Do student evaluations measure teaching effectiveness?

By | March 29, 2014

For a couple of weeks now, there has been an energetic discussion on the Higher Education Teaching and Learning discussion  board on LinkedIn around the question, “Do student evaluations measure teaching effectiveness?” In the course of some 335 comments, including several of mine, the discussion has predictably gone around the circle several times.

There seem to be two main points at issue. First, ought students to be offering up opinions about the effectiveness of their instructors? Second, if such opinions are useful, how ought they to be gathered, and what use ought to be made of them?

In any discussion of this size, there is unlikely to be a clear consensus. There does seem to be a general agreement that certainly students are entitled to their opinions, although there is less consensus that such opinions actually mean anything in pedagogical terms and still less regarding how they ought to be applied. It is certainly true from some of the stories relayed that such evaluations are often used for punitive or leverage purposes rather than for potential instructor improvement. But there is also a sense that student feedback can be helpful if collected appropriately and administered fairly.

The usual approach is a one-shot survey administered at the end of the class, asking for students’ summary ratings of different aspects of class content and behavior. These surveys are seldom based on any explicit pedagogical model or tested systematically. They usually consist of a few items with some face credibility. They persist more because some value may emerge out of comparability across time than because anyone really thinks that the items themselves say anything useful. Even when multiple questions are asked, they are generally so highly intercorrelated as to be indistinguishable. This can be quite frustrating to the instructor trying to tease out of the overall pattern things that s/he ought to do more or less of, or the supervisor trying to mine these data for advice to offer the developing instructor.

Obviously, this approach is methodologically unsound. One-shot retrospective-recall surveys are notoriously skewed by both the most recent experiences and by completely extraneous factors such as personal mood, health issues, and the nature of the commute that day. No competent survey researcher, or even a would-be researcher taking his/her first class in research methods, would ever hang a finding of any importance on such a one-shot measure. It’s an indicator of the lack of understanding about research that such survey results are still considered by administrators to be in any way credible, let alone credible to the degree of hanging career-threatening decisions on them. This approach fundamentally disrespects the data by coercing from them a story that they are unequipped to tell – which, as you may recall, I find unacceptable.
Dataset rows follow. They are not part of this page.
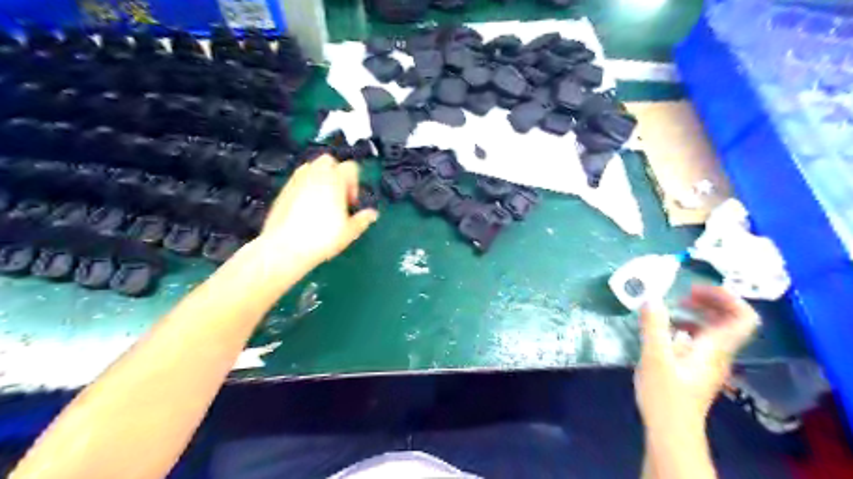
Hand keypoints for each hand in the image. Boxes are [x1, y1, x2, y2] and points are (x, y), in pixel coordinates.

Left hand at [250, 156, 375, 270]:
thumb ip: (363, 219)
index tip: (352, 202)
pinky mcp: (283, 189)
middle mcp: (315, 174)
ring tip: (323, 201)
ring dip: (320, 178)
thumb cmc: (321, 238)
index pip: (351, 167)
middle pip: (329, 161)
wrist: (285, 248)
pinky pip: (299, 179)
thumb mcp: (349, 232)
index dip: (355, 184)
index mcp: (335, 180)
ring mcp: (297, 180)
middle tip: (338, 197)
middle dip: (336, 174)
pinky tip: (307, 208)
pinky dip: (306, 186)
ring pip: (312, 167)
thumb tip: (372, 214)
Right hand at [633, 286, 758, 435]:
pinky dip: (687, 327)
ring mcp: (708, 362)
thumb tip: (651, 297)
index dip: (727, 297)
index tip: (696, 289)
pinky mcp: (696, 369)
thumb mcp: (654, 357)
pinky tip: (665, 330)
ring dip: (697, 313)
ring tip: (672, 308)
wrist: (671, 430)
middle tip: (682, 294)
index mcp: (715, 348)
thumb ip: (653, 325)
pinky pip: (701, 340)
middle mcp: (718, 353)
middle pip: (730, 321)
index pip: (743, 318)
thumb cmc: (665, 394)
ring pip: (715, 330)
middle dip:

There is a large body of research demonstrating exactly this, including studies specifically directed to the question of class evaluations. So why do we persist, if we know going in that the results are basically worthless? I recall yea many years ago when I was taking my first survey research class; at the end of the term when the professor was distributing the evaluation survey several of us pointed out that we’d just finished discussing how unreliable such measures were, so why would we even be doing this? Our professor sighed and suggested that we ask the professor in the organizational behavior class that many of us were also taking; the answer was more to be found under the heading of organizational pathology than research methods. Administrators just go with the cheapest, easiest, and most familiar measures they can find.

Some people worry that any student evaluation results are going to be biased by class rigor, as students go easy on instructors who are easy on them and punish stricter grading. Actually, research indicates that most students give somewhat higher overall ratings to the teachers who really help them learn something important rather than those who are merely easy. But when opinions are aggregated across a large number of students each of whom may have a somewhat different basis for his/her opinion, this point may get lost. Any statistic will have both a measure of central tendency and a distribution. Not infrequently, the distribution is more informative than the central tendency. If all the students’ ratings are concentrated in a narrow range, that may say one thing; if s/he is rated highly by some and toward the bottom by others, that may say something different.

Even those who value student input worry about whether the value of a particular class is always immediately apparent to them. The utility of foundation classes, for example, may not be evident until after the student has understood subsequently what the foundation is for, and thus the evaluations of those classes (and by extension the instructors who teach them) may be biased downward. So some have suggested that students ought not to be asked about the utility of a particular class until later on in their program. Of course, this is likely to be even more biased by selective recall. There might be some value to a student’s comparative rating of a class or instructor; that is, whether a particular class/instructor was more or less useful to the student’s learning than the usual that s/he had encountered. However, it’s unlikely that the students’ criteria for making such assessments would remain stable over time. The more you learn, the better you become at determining what it is that helps or retards your learning.

Longitudinal data are always more informative than one-shot data. In this case, it might be interesting to track linear trends in either the overall evaluation of instructors or the ratings of individual students, but this might not be allowed under student privacy rules. And of course, if a measure doesn’t mean anything, having more instances of it isn’t likely to add much illumination.

In short, after a great deal of back-and-forth by some very smart folks, the answer to the question originally posed is that teacher evaluations produce data. The degree to which these data can be assumed to be a proxy for actual teaching effectiveness is, however, highly debatable, being contingent on the subject, the setting, the context, and the phases of the moon, as well as whether the proverbial butterfly in the Amazon jungle (or the warehouse) flapped its wings today. But since there are definitely real consequences to these measures, the debate needs to be continued.